Extracted data:
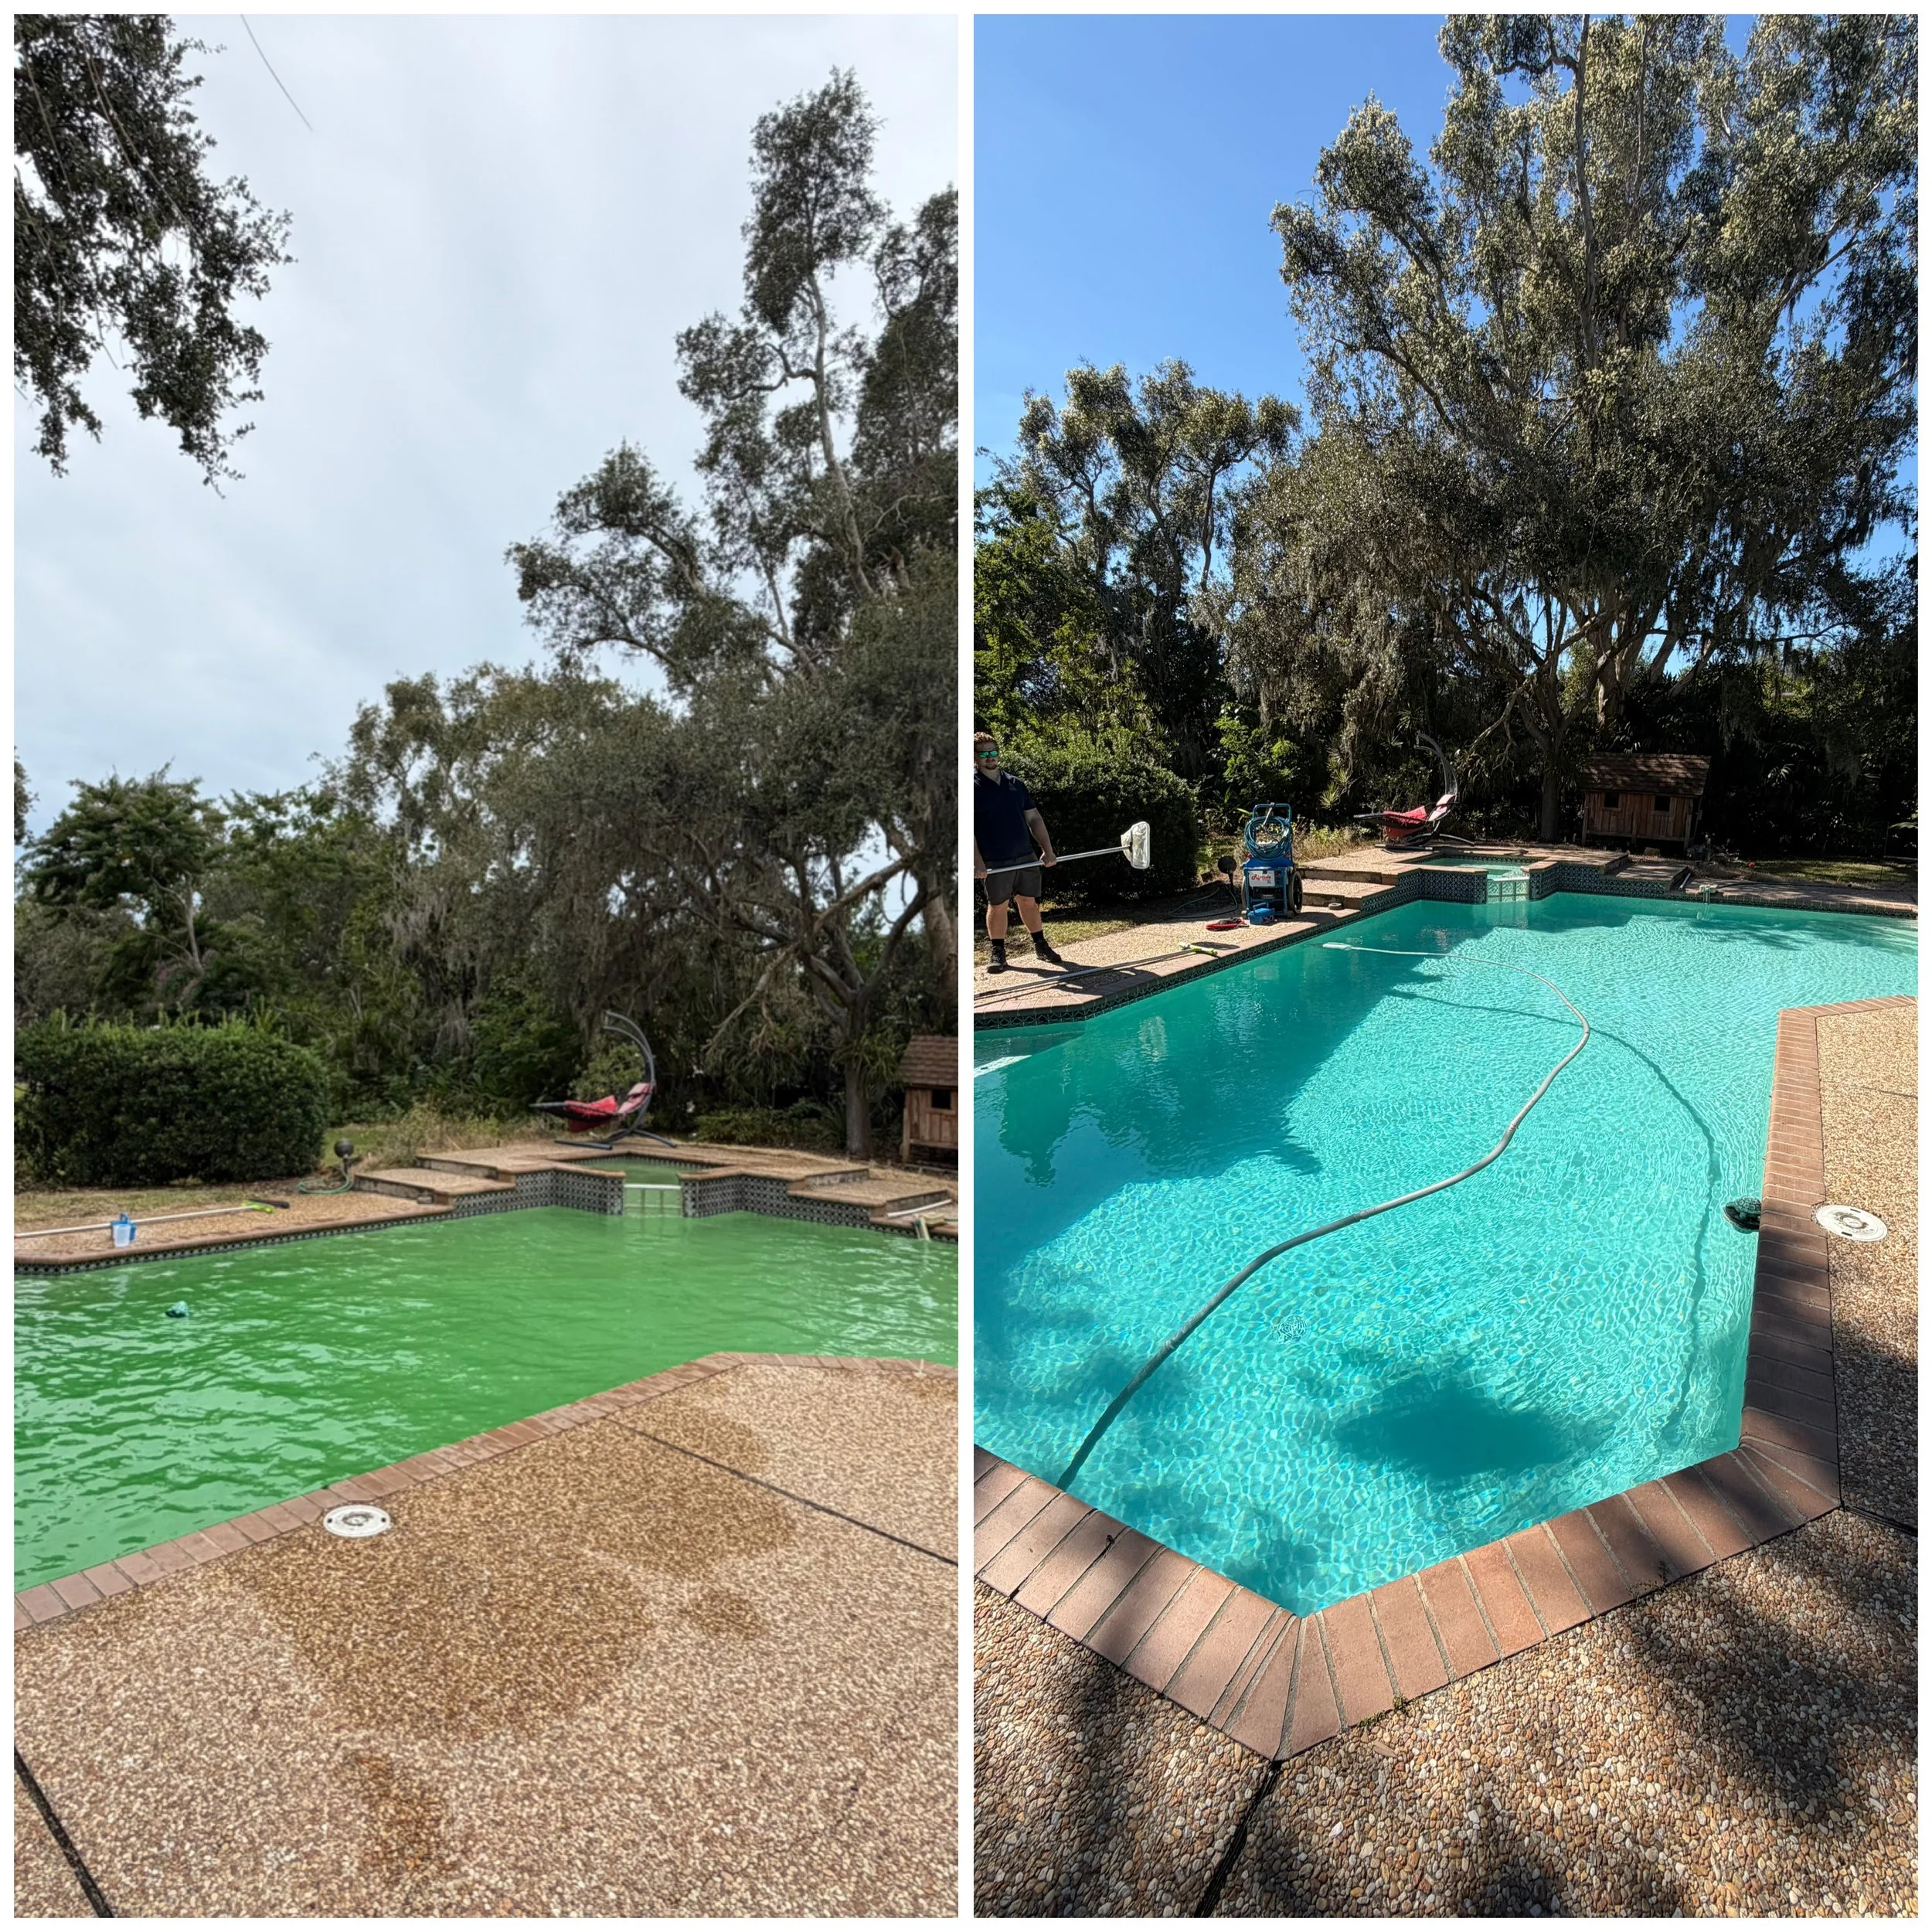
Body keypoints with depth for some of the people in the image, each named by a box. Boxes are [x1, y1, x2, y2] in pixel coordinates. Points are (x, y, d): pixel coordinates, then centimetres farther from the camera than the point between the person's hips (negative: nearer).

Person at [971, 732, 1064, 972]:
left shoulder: (1015, 784, 11)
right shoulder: (974, 787, -4)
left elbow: (1034, 818, 13)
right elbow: (969, 829, -11)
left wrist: (1047, 850, 5)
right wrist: (977, 862, -20)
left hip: (1026, 857, 4)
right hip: (995, 862, -4)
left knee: (1029, 902, 11)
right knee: (997, 906, 5)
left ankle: (1041, 946, 23)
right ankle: (998, 953, 16)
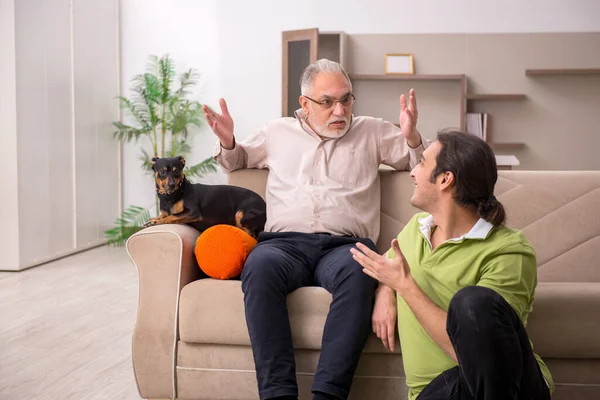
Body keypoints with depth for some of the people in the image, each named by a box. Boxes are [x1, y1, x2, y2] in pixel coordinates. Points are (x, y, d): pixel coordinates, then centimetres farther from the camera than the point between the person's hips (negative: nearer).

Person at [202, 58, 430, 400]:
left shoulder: (373, 132, 22)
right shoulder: (279, 131, 25)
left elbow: (422, 163, 22)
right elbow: (236, 160, 36)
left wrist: (411, 135, 0)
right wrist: (227, 142, 13)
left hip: (345, 245, 0)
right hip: (284, 242, 1)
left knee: (356, 272, -39)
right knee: (260, 265, -37)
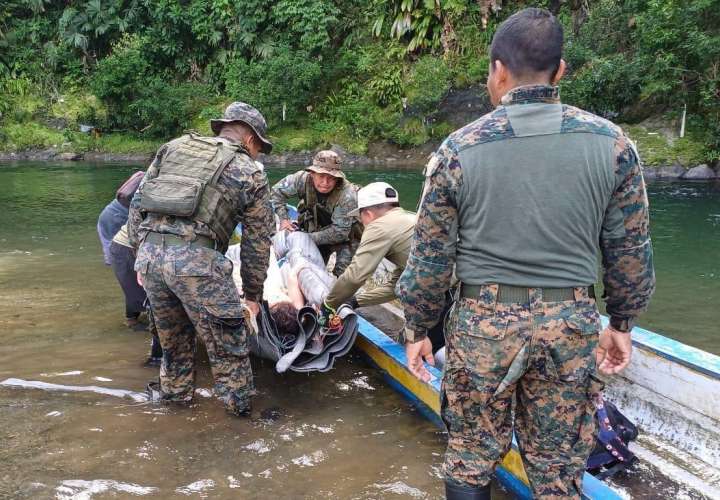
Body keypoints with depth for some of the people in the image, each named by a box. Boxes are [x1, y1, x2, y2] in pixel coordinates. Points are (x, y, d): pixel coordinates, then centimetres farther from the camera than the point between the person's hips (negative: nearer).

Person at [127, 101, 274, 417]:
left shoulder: (173, 147, 21)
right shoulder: (250, 173, 10)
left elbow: (138, 204, 19)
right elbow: (257, 242, 12)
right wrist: (252, 295, 20)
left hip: (149, 256, 5)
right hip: (196, 260, -5)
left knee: (172, 332, 26)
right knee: (226, 340, 11)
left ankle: (175, 391, 43)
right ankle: (239, 408, 22)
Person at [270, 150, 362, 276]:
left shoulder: (347, 196, -37)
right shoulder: (303, 178, -25)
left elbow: (339, 232, -31)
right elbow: (277, 191, -7)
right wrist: (283, 218, -16)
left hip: (345, 236, -4)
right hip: (317, 231, 4)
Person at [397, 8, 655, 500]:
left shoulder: (460, 148, -7)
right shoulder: (612, 143, -2)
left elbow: (431, 257, -3)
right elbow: (630, 251, 4)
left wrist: (417, 330, 9)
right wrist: (622, 323, 18)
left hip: (483, 323, -1)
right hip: (571, 325, 2)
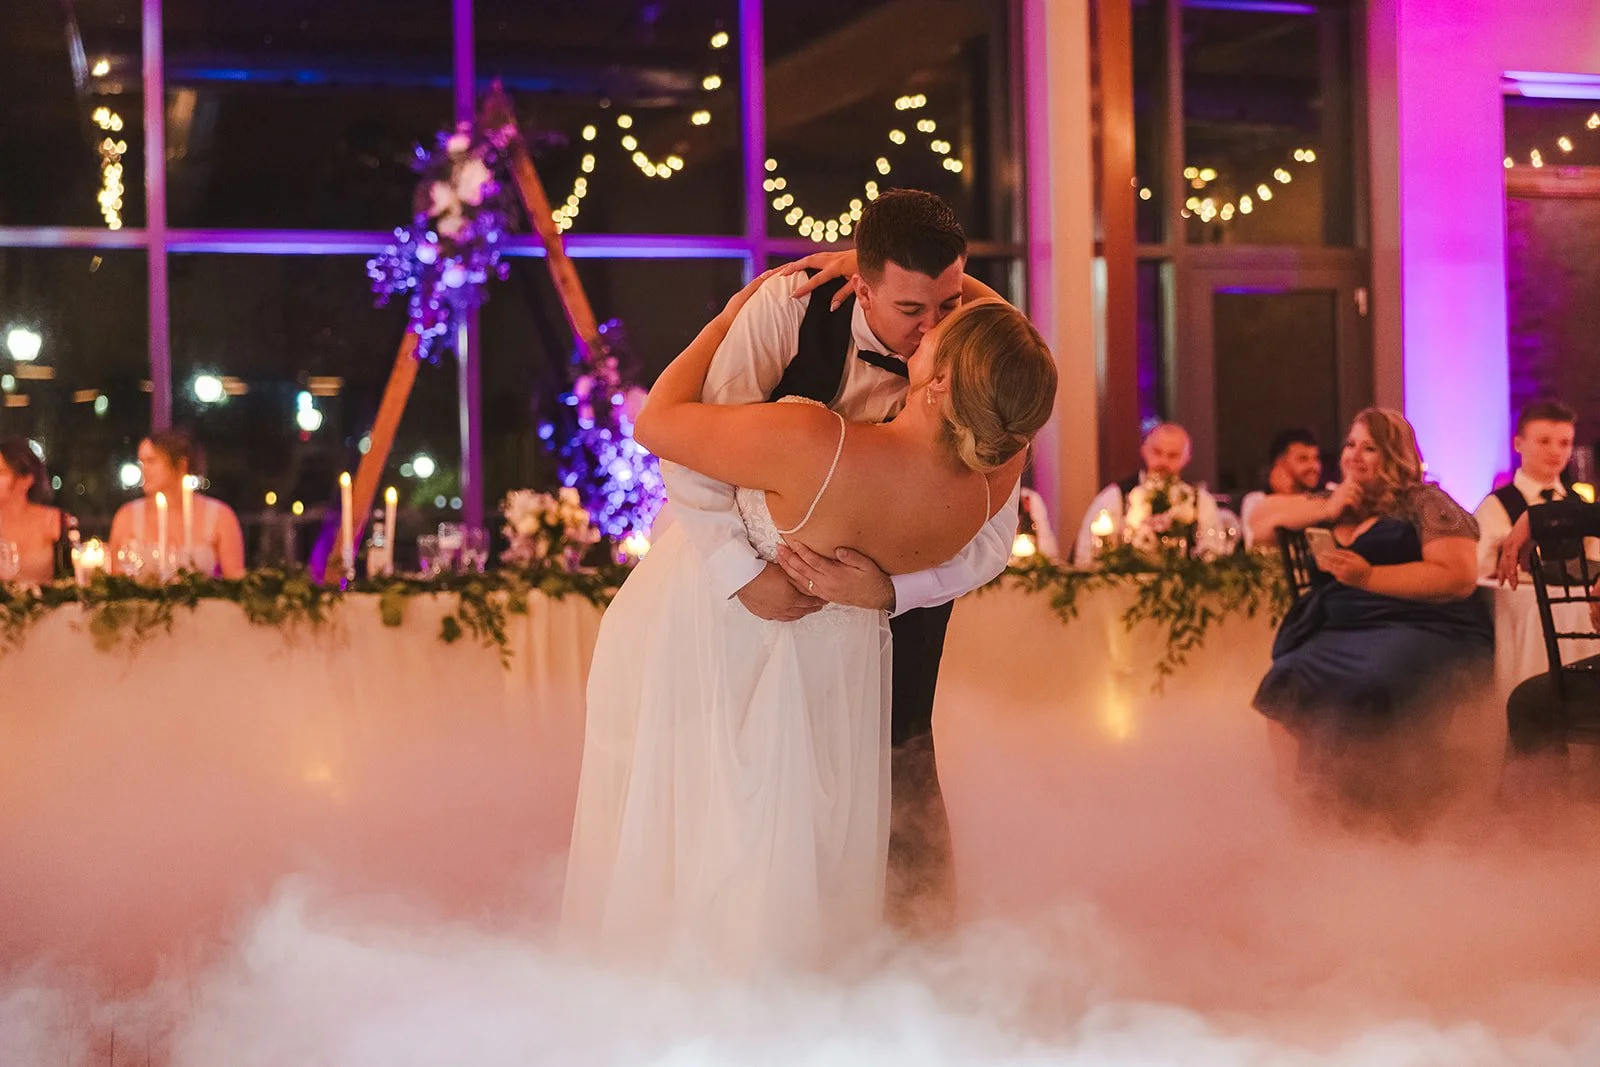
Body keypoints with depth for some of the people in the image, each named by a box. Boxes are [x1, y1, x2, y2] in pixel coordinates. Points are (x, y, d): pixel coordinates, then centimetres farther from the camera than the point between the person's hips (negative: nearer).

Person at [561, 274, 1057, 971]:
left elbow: (656, 422, -30)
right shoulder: (991, 486, -32)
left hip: (711, 620, -3)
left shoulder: (813, 445, -46)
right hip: (832, 652, 3)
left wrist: (728, 319, -15)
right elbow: (1015, 394, -10)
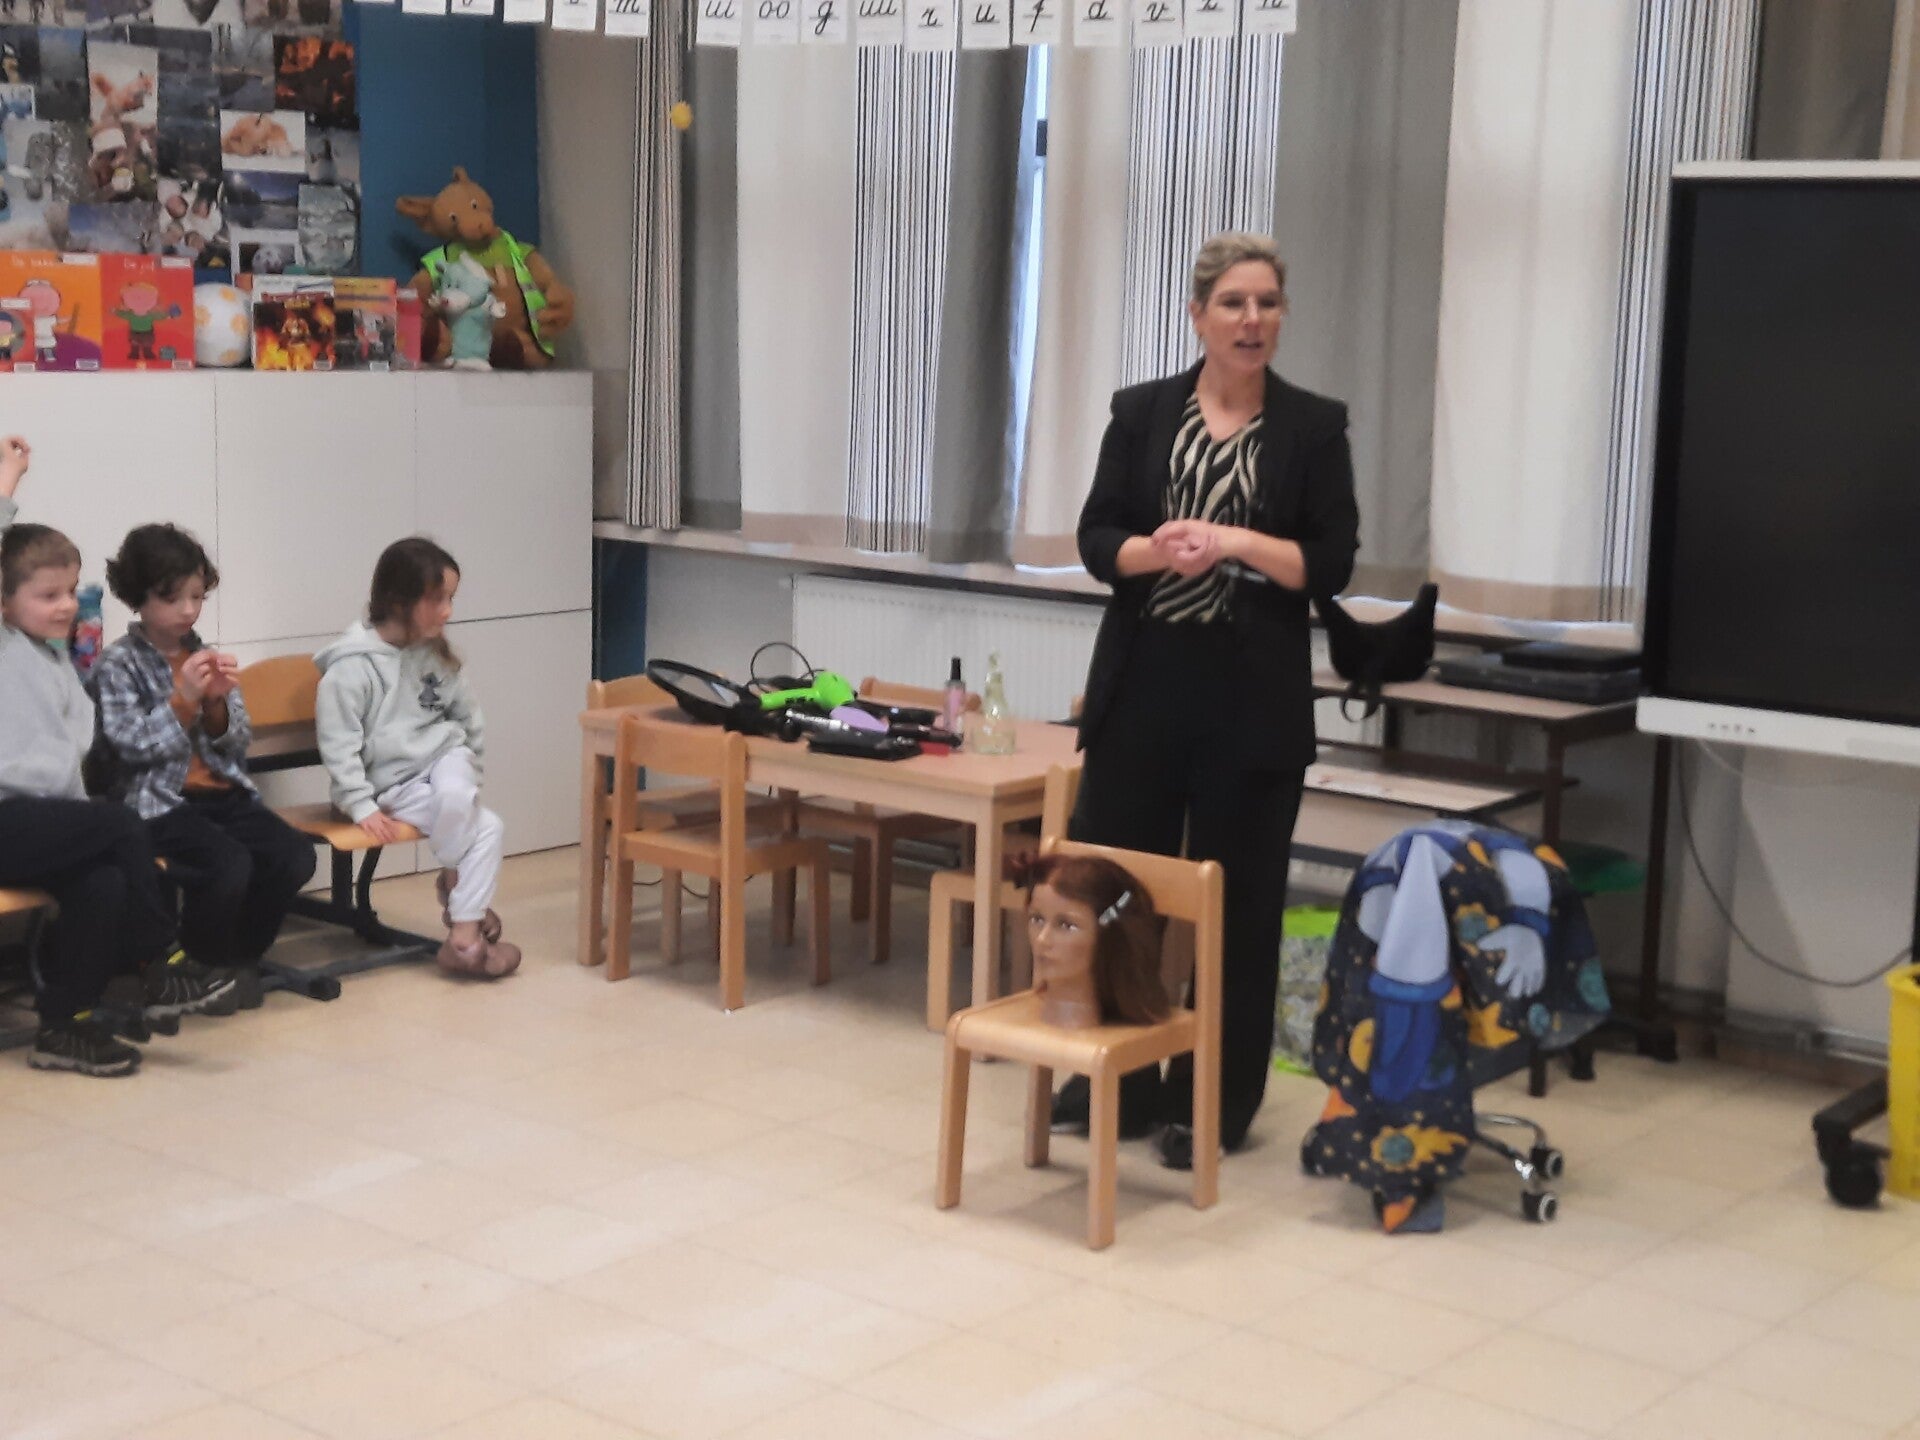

About this task: Using the listing, say how many lines include the word "elbow", and add nothing else.

Response below: 12